Developers assume no liability and are not responsible for misuses or damages caused by any code contained in this repository in any event that, accidentally or otherwise, it comes to be utilized by a threat agent or unauthorized entity as a means to compromise the security, privacy, confidentiality, integrity, and/or availability of systems and their associated resources by leveraging the exploitation of known or unknown vulnerabilities present in said systems, including, but not limited to, the implementation of security controls, human- or electronically-enabled.
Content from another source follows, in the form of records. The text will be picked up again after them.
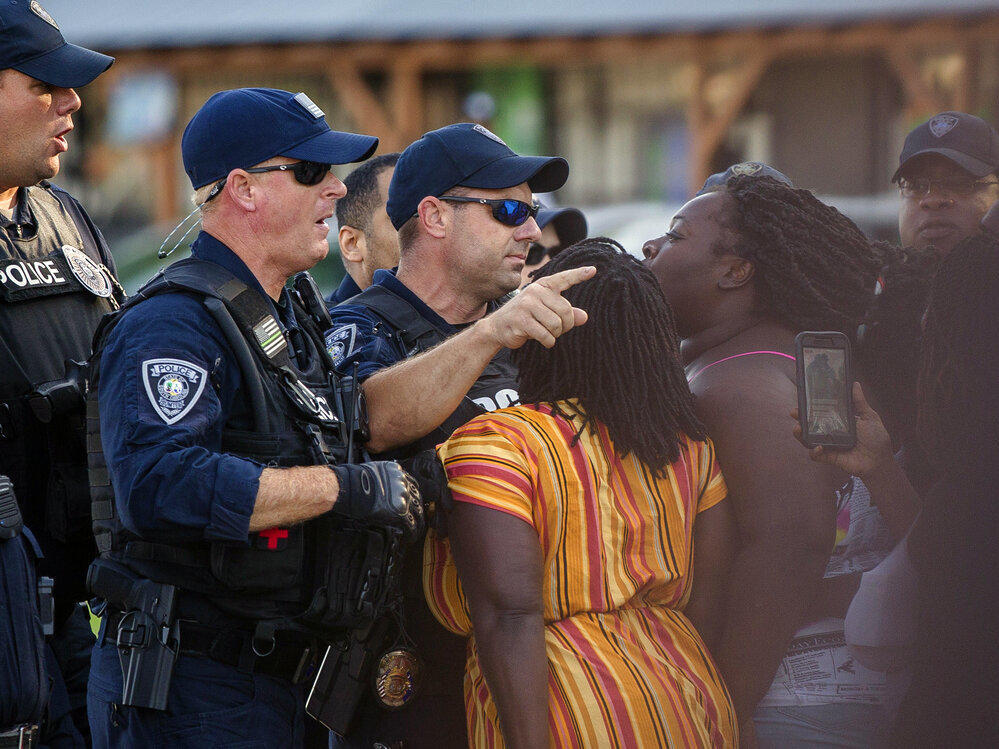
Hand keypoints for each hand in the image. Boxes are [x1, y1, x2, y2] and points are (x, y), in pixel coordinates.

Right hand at [331, 461, 424, 540]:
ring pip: (417, 513)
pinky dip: (411, 533)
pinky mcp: (399, 511)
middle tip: (416, 519)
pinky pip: (410, 525)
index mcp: (398, 473)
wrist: (349, 488)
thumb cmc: (354, 482)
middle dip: (417, 511)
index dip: (413, 497)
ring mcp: (403, 497)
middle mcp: (403, 484)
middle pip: (417, 500)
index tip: (412, 504)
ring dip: (417, 523)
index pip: (413, 486)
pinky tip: (410, 538)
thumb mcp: (374, 474)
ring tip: (415, 531)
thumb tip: (384, 490)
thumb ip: (385, 481)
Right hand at [480, 266, 595, 348]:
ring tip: (548, 334)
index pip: (563, 279)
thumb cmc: (526, 319)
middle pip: (565, 310)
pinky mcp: (521, 320)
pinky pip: (546, 335)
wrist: (497, 328)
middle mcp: (535, 292)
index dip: (579, 275)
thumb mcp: (546, 313)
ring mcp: (527, 305)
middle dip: (566, 325)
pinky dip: (549, 341)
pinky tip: (544, 341)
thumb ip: (566, 313)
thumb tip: (584, 317)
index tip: (593, 270)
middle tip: (558, 330)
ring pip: (556, 324)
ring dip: (556, 334)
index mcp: (542, 286)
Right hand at [791, 382, 892, 477]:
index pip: (820, 413)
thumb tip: (855, 384)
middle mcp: (830, 433)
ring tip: (797, 428)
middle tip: (794, 412)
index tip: (803, 400)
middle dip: (799, 419)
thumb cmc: (876, 439)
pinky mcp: (829, 457)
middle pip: (810, 426)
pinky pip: (816, 455)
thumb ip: (860, 402)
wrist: (880, 461)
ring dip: (800, 434)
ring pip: (808, 440)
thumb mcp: (869, 417)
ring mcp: (828, 445)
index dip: (810, 407)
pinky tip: (819, 447)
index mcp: (838, 422)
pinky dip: (814, 451)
The use of this code is only endorsed by the developers in those circumstances directly related to educational environments or authorized penetration testing engagements whose declared purpose is that of finding and mitigating vulnerabilities in systems, limiting their exposure to compromises and exploits employed by malicious agents as defined in their respective threat models.